**PROMPT**
State how many lines of the items below contain the string "catalogue", treating uppercase and lowercase as different, and give only that number.

A block of data:
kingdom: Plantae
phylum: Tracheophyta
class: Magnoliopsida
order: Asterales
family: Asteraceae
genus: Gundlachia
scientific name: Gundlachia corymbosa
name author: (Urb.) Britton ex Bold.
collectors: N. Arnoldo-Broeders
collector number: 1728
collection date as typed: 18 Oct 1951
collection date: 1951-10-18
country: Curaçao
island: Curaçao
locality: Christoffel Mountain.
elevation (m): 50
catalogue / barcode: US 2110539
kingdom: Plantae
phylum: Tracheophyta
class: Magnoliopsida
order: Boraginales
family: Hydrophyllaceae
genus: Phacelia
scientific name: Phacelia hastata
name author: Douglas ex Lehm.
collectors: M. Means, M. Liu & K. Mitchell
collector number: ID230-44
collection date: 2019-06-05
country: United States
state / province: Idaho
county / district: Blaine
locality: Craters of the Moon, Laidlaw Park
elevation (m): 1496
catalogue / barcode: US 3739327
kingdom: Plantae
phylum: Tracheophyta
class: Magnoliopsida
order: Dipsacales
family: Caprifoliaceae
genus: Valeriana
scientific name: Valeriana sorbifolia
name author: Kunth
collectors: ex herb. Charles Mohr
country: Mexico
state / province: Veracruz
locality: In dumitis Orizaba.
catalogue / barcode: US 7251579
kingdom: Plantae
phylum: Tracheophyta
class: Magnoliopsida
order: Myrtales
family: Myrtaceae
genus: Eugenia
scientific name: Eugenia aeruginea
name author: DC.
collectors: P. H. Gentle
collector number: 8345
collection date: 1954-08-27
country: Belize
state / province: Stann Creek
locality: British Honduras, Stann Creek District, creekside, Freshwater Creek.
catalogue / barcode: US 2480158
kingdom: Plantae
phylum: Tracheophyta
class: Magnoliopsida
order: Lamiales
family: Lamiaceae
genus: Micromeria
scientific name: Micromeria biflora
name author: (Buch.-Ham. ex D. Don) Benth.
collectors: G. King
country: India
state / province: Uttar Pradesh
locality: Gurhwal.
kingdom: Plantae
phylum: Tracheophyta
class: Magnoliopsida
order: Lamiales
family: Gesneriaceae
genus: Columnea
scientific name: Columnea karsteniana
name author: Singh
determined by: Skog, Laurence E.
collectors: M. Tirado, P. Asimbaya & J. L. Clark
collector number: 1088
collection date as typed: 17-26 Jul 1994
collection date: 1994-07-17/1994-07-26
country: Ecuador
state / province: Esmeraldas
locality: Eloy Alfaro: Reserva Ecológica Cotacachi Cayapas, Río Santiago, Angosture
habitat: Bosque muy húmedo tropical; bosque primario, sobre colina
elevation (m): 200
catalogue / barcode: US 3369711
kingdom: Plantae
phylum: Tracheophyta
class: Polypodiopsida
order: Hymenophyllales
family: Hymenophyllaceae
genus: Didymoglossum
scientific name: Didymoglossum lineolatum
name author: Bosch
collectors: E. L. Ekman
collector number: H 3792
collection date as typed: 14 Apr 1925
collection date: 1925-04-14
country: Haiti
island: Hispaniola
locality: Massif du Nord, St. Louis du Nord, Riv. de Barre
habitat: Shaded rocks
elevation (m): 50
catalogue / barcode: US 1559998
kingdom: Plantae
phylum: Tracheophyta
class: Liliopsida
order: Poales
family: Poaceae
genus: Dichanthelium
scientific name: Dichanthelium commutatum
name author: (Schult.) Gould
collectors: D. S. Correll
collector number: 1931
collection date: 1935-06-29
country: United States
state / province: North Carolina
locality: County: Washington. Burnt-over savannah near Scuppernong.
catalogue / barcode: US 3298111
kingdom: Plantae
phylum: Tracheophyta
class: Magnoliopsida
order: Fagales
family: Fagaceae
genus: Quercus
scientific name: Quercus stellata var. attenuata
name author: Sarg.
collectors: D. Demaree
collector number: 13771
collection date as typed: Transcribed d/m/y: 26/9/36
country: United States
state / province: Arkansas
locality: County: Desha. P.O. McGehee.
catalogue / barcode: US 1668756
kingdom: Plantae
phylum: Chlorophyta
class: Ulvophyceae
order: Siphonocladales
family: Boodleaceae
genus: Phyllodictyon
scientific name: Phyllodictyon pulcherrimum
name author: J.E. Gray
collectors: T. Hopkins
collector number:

**ANSWER TO THIS PROBLEM**
8